Investing.com -- Beiersdorf AG (ETR:BEIG) shares fell on Wednesday after its second-quarter earnings report fell short of forecasts. The share price decrease reflects weaker-than-expected margins and growth performance.
At 4:40 am (0840 GMT), Beiersdorf AG was trading 2.6% lower at €128.05
For Q2, Beiersdorf reported an organic sales growth (OSG) of 6.0% in its consumer business, falling short of the Visible Alpha consensus estimate of 7.1% and Jefferies' forecast of 6.3%.
The company’s overall OSG was 6.9%, slightly surpassing the consensus estimate of 6.6%. Despite this, the company reported a significant operating profit miss, with a 6% shortfall from company-provided expectations.
“This could be partly explained by investment being shifted into H1 in marketing, digitalisation and sustainability efforts,” said analysts from RBC Capital Markets in a note. Marketing and selling expenses rose approximately 1.8% year-over-year, they added.
Margins were a critical issue. Beiersdorf’s group H1 margin came in at 16.2%, well below the consensus estimate of 17.1% and Jefferies' expectation of 16.7%.

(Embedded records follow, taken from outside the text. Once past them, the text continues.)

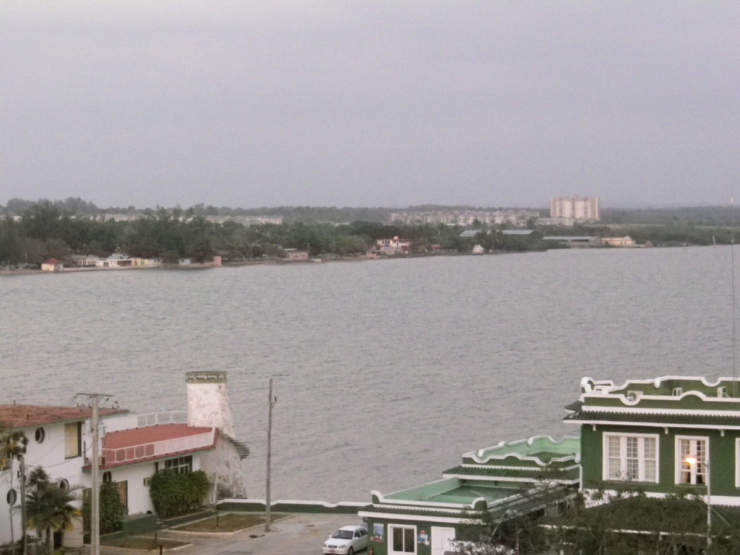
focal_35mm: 101
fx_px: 2159
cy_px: 278
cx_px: 370
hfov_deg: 19.4
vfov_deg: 14.6
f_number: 5.3
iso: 800
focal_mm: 17.9
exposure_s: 1/80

The consumer segment’s margin declined to 15.9%, missing both consensus and Jefferies’ forecasts of 16.9% and 16.3%, respectively. The tesa segment, which focuses on adhesives, reported a margin of 17.8%, falling short of the anticipated 18.2%.
Beiersdorf has maintained its full-year guidance, targeting 6-8% organic revenue growth for both the Group and Consumer segments, and 2-5% growth for tesa.
This guidance is below the consensus expectations of 8.2% for the consumer division and 2.7% for tesa. The company has also reaffirmed its EBIT margin guidance, expecting a slight increase of +50 basis points for the consumer segment and flat margins for tesa, compared to the previous year.